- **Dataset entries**
• • • • • • •

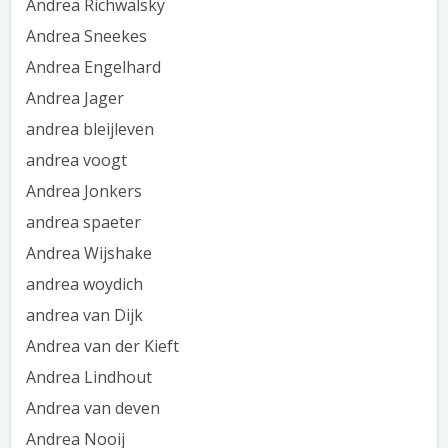
Andrea Richwalsky
Andrea Sneekes
Andrea Engelhard
Andrea Jager
andrea bleijleven
andrea voogt
Andrea Jonkers
andrea spaeter
Andrea Wijshake
andrea woydich
andrea van Dijk
Andrea van der Kieft
Andrea Lindhout
Andrea van deven
Andrea Nooij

• • • • • • •

- **Problem requirements**
The response should be an exact copy of the lines from the one with "andrea spaeter" through the end of the data, with no other text.

- **Solution to the problem**
andrea spaeter
Andrea Wijshake
andrea woydich
andrea van Dijk
Andrea van der Kieft
Andrea Lindhout
Andrea van deven
Andrea Nooij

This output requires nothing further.